The Jurassic Park films are at their best when they stick to what they’re good at: Letting rabid dinosaurs on the loose, ready to wreak havoc. And with Jurassic World, it really is all “Bigger, louder and more teeth.”
Swooping cinematography sucks the awe out of many of the large-scale effects sequences, but the film is familiarly inventive in its set pieces and director Colin Trevorrow handles his suspense properly; by playing with plot ideas and rationing mega-moments – the latter of which is seldom seen in the age of the epic battle blockbuster.

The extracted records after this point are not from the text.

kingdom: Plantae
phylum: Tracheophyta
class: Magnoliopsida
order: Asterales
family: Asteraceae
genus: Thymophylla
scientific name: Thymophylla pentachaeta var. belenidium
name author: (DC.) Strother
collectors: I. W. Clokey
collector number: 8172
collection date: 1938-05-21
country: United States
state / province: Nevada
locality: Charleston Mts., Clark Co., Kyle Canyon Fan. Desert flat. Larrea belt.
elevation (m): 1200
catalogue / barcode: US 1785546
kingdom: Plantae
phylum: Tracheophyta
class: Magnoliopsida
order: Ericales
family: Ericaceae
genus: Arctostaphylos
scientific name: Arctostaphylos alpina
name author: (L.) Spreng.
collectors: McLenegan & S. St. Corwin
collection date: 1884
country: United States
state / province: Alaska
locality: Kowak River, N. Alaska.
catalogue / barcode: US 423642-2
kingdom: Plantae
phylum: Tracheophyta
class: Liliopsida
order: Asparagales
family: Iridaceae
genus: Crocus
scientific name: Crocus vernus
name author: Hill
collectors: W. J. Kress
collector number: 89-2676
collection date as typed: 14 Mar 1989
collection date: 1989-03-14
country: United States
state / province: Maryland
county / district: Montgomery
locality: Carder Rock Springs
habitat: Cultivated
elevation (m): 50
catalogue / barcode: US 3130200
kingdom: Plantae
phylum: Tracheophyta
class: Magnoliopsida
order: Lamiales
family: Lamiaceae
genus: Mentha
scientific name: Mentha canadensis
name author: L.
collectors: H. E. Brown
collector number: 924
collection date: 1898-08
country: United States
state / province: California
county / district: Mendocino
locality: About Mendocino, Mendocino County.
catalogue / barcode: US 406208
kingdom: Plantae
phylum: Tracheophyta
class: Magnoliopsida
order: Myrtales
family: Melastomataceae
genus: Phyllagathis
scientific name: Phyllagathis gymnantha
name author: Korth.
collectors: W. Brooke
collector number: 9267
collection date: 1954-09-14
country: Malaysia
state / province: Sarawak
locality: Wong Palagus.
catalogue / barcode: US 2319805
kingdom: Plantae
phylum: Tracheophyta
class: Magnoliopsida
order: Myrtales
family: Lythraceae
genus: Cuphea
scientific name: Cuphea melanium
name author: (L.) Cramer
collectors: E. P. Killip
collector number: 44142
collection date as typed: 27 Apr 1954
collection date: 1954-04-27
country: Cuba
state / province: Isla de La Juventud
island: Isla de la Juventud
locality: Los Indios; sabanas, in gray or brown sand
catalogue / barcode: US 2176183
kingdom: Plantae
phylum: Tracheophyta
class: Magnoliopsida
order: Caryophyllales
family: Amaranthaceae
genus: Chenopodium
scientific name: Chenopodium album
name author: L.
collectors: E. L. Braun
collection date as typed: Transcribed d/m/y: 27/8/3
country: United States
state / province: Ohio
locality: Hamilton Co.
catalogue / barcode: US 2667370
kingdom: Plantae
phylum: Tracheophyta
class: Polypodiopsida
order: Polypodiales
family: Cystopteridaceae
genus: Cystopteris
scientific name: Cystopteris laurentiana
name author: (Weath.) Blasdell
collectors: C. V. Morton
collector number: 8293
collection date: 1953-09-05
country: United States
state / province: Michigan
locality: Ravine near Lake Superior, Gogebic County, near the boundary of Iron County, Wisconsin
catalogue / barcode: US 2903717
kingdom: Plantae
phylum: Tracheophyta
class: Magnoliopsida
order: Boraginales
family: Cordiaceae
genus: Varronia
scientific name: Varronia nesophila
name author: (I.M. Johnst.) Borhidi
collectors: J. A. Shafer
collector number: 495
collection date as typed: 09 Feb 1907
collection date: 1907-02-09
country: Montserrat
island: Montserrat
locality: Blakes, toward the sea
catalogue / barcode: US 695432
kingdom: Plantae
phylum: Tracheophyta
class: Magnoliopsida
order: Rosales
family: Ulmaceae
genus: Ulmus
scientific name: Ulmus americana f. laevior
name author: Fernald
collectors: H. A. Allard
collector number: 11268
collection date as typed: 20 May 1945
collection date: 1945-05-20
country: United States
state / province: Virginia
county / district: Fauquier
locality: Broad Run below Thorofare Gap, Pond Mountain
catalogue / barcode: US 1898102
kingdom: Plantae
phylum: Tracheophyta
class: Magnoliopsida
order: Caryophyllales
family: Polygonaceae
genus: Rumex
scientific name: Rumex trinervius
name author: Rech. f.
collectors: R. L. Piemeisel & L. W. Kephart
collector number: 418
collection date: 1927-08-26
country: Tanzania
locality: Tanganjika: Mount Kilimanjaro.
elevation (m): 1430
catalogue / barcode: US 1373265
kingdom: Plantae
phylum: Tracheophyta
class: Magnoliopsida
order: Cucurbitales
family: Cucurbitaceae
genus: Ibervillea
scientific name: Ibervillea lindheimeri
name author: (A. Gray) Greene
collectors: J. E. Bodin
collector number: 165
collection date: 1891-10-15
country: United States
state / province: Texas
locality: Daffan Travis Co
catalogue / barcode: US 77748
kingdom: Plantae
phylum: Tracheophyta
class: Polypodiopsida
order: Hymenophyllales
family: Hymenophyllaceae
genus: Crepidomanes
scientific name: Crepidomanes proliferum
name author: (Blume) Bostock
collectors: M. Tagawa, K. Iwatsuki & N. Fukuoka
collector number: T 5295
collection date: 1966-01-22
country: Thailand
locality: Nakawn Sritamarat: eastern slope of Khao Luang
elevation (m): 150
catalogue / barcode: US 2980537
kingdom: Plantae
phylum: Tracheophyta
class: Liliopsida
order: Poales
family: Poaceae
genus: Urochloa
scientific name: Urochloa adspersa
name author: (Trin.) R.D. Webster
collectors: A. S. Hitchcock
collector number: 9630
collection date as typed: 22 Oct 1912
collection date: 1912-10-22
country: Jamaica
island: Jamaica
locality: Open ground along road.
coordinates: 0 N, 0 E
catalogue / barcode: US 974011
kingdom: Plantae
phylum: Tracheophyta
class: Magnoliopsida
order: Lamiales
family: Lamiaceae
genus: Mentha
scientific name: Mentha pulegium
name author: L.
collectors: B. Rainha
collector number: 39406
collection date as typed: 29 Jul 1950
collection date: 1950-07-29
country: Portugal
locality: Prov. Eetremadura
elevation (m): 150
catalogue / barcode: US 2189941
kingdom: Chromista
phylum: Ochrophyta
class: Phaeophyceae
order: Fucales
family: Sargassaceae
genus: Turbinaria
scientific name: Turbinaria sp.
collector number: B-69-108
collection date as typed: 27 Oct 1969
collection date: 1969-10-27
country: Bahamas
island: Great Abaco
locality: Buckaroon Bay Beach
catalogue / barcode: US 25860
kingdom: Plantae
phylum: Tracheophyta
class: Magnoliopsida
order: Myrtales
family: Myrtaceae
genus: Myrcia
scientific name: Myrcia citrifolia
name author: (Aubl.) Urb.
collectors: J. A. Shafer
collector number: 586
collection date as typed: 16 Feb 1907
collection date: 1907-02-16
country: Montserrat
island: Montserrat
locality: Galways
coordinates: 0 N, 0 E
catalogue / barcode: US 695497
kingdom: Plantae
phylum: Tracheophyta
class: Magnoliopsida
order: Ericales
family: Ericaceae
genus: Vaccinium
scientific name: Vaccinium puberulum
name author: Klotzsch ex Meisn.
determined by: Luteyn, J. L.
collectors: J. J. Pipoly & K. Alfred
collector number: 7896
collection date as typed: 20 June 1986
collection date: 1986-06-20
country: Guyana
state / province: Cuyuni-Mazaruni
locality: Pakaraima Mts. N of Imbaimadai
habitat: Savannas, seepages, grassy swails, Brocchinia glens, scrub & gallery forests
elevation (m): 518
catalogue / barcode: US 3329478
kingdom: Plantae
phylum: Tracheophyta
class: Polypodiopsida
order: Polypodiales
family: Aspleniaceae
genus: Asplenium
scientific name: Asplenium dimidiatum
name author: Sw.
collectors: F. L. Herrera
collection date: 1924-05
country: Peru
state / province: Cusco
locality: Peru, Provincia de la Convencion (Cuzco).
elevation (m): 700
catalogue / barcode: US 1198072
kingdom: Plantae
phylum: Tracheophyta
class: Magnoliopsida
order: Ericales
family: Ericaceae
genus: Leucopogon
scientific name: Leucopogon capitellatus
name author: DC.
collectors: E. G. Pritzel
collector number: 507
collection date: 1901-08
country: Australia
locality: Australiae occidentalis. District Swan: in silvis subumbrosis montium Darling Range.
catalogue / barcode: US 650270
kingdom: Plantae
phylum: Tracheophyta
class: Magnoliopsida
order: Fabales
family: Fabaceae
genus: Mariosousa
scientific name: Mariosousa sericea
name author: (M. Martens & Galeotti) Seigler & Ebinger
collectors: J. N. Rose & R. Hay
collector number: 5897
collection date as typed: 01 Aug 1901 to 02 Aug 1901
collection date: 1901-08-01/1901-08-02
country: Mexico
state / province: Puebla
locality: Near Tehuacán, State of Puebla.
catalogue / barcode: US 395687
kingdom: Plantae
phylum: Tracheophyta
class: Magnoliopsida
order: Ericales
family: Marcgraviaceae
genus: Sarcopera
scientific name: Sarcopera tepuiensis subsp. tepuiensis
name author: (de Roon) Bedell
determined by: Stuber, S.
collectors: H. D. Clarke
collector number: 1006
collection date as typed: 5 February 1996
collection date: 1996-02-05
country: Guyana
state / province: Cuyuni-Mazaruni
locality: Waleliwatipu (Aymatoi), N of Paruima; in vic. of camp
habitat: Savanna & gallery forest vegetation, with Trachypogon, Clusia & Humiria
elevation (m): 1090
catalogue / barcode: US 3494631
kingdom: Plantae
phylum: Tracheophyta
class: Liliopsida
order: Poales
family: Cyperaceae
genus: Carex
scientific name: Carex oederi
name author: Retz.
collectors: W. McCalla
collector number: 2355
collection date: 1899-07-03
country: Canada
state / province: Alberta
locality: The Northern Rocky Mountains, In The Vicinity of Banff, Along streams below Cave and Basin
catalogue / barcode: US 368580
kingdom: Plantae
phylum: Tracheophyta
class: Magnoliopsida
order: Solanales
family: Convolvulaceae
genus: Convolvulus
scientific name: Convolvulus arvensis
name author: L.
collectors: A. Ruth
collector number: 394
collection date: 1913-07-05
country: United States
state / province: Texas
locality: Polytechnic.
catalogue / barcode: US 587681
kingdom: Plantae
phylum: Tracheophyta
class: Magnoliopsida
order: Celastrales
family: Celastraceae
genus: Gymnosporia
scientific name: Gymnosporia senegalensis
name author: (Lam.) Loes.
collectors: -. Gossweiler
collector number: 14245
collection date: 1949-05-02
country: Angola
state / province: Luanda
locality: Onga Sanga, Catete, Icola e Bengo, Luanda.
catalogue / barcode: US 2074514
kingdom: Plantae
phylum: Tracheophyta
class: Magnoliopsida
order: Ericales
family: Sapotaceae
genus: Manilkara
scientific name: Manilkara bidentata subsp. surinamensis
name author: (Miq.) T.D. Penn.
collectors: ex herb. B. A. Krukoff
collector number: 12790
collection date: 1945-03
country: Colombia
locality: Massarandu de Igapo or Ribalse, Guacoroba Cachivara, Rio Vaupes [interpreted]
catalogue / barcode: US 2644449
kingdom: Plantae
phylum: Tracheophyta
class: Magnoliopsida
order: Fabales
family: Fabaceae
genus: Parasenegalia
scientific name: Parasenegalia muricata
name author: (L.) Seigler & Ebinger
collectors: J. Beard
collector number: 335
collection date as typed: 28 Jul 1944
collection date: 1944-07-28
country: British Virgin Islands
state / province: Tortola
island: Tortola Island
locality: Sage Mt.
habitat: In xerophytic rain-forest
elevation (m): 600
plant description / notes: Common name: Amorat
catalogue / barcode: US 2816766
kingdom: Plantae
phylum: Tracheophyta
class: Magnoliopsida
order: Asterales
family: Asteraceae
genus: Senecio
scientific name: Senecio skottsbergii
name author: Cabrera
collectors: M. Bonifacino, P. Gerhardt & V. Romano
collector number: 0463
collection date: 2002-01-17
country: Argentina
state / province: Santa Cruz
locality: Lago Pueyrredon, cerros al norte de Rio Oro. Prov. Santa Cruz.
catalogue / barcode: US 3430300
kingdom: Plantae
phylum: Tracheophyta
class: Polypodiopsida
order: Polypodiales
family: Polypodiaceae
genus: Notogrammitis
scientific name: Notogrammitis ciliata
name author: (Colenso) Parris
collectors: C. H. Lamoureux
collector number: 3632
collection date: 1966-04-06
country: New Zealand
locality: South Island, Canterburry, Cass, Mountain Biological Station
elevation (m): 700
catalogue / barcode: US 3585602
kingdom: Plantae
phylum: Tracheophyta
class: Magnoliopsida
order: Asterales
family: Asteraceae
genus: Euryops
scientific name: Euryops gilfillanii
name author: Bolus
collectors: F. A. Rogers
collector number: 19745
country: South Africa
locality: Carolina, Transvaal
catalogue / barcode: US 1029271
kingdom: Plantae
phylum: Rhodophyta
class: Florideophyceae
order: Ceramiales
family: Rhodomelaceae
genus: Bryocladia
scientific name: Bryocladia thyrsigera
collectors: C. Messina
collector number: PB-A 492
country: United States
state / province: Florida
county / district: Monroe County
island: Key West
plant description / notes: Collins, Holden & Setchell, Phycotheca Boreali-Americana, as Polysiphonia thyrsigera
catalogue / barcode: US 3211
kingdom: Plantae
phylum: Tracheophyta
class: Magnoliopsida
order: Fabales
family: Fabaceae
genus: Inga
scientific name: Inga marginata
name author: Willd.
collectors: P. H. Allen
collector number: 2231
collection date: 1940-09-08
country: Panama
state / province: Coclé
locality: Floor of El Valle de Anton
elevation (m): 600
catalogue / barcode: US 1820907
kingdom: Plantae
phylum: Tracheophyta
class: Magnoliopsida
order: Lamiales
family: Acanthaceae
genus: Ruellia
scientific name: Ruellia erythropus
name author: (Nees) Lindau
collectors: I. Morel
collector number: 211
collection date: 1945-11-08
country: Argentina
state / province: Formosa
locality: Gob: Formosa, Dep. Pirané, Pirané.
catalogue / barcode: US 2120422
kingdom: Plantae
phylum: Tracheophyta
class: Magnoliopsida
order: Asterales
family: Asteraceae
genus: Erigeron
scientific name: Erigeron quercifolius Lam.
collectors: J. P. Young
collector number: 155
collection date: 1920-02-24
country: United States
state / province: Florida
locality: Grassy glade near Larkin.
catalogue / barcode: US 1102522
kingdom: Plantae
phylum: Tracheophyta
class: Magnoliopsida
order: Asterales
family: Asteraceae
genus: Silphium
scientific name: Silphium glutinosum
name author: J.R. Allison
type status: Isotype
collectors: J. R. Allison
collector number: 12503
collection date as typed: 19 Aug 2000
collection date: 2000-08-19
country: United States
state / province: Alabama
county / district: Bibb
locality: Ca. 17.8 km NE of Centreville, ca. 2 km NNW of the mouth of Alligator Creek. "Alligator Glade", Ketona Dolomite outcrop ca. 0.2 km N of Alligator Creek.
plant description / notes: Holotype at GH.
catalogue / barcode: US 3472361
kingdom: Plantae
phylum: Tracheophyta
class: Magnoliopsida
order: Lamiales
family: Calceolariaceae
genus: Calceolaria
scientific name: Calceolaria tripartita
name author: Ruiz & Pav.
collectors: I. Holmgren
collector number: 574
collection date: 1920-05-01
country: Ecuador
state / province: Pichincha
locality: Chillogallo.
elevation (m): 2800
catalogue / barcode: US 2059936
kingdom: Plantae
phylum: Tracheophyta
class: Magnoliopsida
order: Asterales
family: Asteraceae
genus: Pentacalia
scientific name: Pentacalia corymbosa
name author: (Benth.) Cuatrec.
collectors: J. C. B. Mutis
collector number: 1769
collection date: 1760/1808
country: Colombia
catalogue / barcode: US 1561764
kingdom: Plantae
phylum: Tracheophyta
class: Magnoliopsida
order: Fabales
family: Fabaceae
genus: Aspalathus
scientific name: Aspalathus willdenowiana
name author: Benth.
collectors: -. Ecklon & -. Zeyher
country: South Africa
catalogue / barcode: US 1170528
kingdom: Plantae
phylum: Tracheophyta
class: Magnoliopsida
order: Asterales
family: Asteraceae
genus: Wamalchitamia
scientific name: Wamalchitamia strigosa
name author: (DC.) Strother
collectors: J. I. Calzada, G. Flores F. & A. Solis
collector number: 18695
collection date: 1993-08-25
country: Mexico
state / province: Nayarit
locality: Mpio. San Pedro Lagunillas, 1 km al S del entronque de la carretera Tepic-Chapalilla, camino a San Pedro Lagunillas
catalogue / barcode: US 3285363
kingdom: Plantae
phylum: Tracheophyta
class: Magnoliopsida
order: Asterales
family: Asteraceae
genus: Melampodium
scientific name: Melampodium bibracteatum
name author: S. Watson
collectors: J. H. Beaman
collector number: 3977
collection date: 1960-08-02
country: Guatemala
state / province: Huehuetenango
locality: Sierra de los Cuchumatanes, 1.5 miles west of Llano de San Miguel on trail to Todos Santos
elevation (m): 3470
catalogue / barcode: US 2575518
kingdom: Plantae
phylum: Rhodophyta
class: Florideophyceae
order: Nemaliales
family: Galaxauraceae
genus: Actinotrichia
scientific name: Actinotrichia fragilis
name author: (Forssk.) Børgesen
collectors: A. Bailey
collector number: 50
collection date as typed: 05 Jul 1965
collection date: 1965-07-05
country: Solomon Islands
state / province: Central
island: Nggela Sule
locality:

The film’s CGI is a marmite matter; but let’s face it, in the modern age, Jurassic World wasn’t ever going to achieve the awe-inspiring impact of the original, and we shouldn’t expect it to, either. The Pterosaur attack scene, for example, looks more Birdemic than The Birds, but that’s not to say that the effects work here is low quality; it’s merely that the lack of restraint, real sets and the ‘anything-goes’ mentality in modern CG film favours “WOAH-did-you-see-that?!” over “WOAH-it-looks-so-real”. This means that spatial hiccups and questionable physics should be expected and accepted, right? After all, this is ultimately an entertainment film. And if you and your kids are seeking thrills, spills, popcorn and nostalgia, Jurassic World shouldn’t leave you disappointed.